= Task to carry out =
From the records below, keep only the lines that contain the string "Half", and copy each of those lines in full.

= Collected data =
────────────────────────────────────────

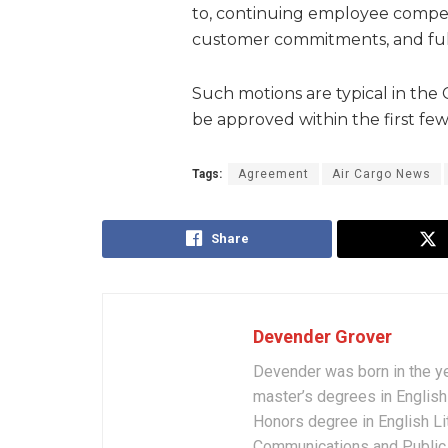
to, continuing employee compe
customer commitments, and fulfi
Such motions are typical in the
be approved within the first few
Tags:
Agreement
Air Cargo News
Share
Devender Grover
Devender was born in the y
master’s degrees in English 
Honors degree in English Li
Communications and Public 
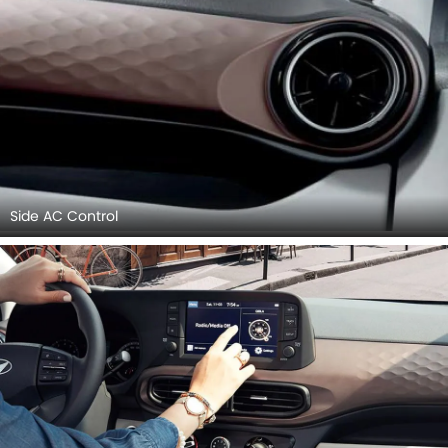
Side AC Control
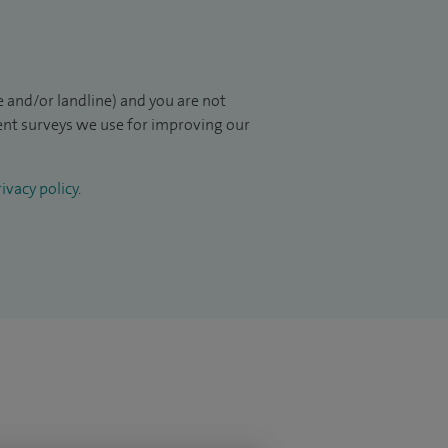
 and/or landline) and you are not
ient surveys we use for improving our
ivacy policy
.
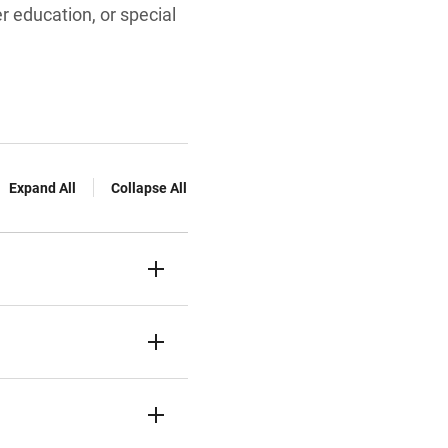
r education, or special
Expand All
Collapse All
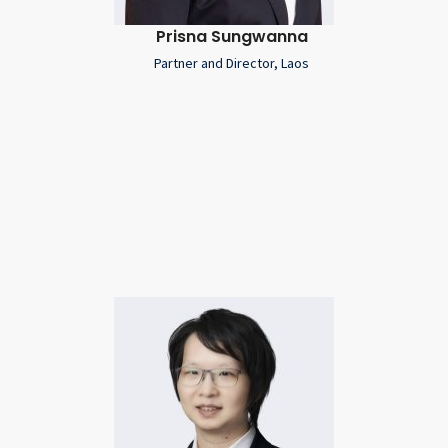
Prisna Sungwanna
Partner and Director, Laos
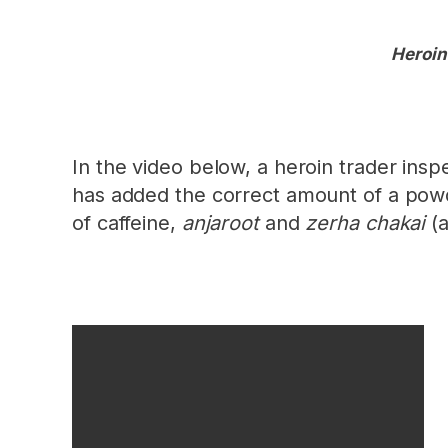
Heroin
In the video below, a heroin trader inspe
has added the correct amount of a powde
of caffeine,
anjaroot
and
zerha chakai
(a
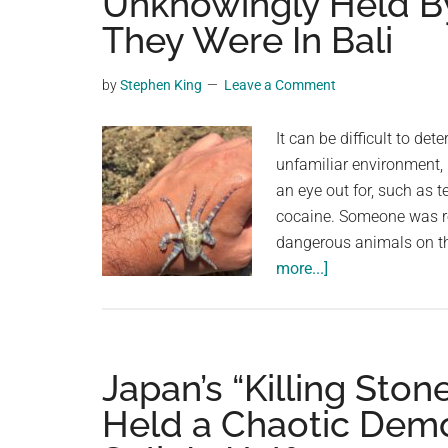
Unknowingly Held By
videos,
They Were In Bali
trending
material,
by
Stephen King
Leave a Comment
and
breaking
It can be difficult to de
news.
unfamiliar environment, 
For
an eye out for, such as t
a
cocaine. Someone was r
social
dangerous animals on the
generation,
about
more...]
we
The
are
World’s
the
Most
largest
Poisonous
Japan’s “Killing Ston
community
Octopus
on
Held a Chaotic Demo
Was
the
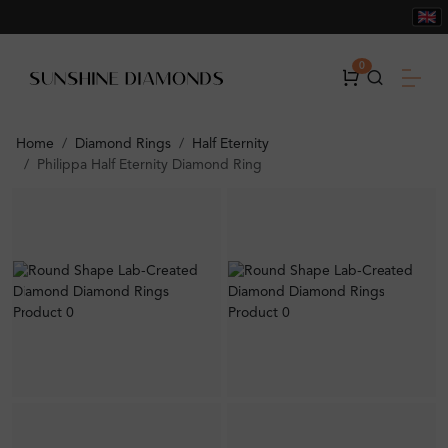
0
Home
Diamond Rings
Half Eternity
Philippa Half Eternity Diamond Ring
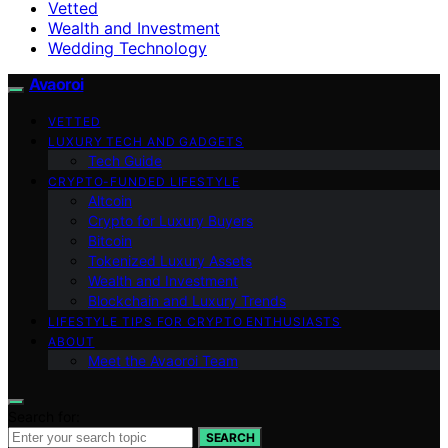
Vetted
Wealth and Investment
Wedding Technology
Avaoroi
VETTED
LUXURY TECH AND GADGETS
Tech Guide
CRYPTO-FUNDED LIFESTYLE
Altcoin
Crypto for Luxury Buyers
Bitcoin
Tokenized Luxury Assets
Wealth and Investment
Blockchain and Luxury Trends
LIFESTYLE TIPS FOR CRYPTO ENTHUSIASTS
ABOUT
Meet the Avaoroi Team
Search for:
SEARCH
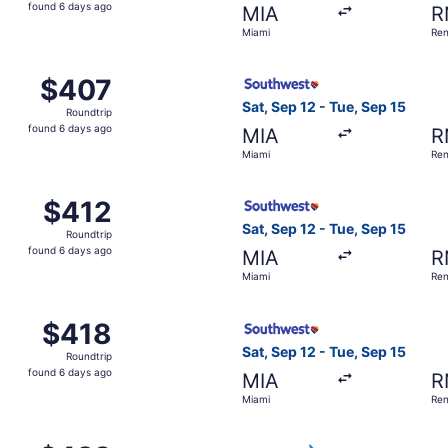
found
found 6 days ago
MIA
R
6
Miami
Re
days
ago
 Miami to Reno, returning Tue, Sep 15, priced at $407 found
Select Southwest Airlines fl
$407
$407
Roundtrip,
Sat, Sep 12 - Tue, Sep 15
Roundtrip
found
found 6 days ago
MIA
R
6
Miami
Re
days
ago
, Sep 12 from Miami to Reno, returning Tue, Sep 15, priced 
Select Southwest Airlines fl
$412
$412
Roundtrip,
Sat, Sep 12 - Tue, Sep 15
Roundtrip
found
found 6 days ago
MIA
R
6
Miami
Re
days
ago
, Sep 12 from Miami to Reno, returning Tue, Sep 15, priced 
Select Southwest Airlines fl
$418
$418
Roundtrip,
Sat, Sep 12 - Tue, Sep 15
Roundtrip
found
found 6 days ago
MIA
R
6
Miami
Re
days
ago
, Sep 12 from Miami to Reno, returning Tue, Sep 15, priced 
Select American Airlines fli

────────────────────────────────────────

= Problem solution =
Half Eternity
Philippa Half Eternity Diamond Ring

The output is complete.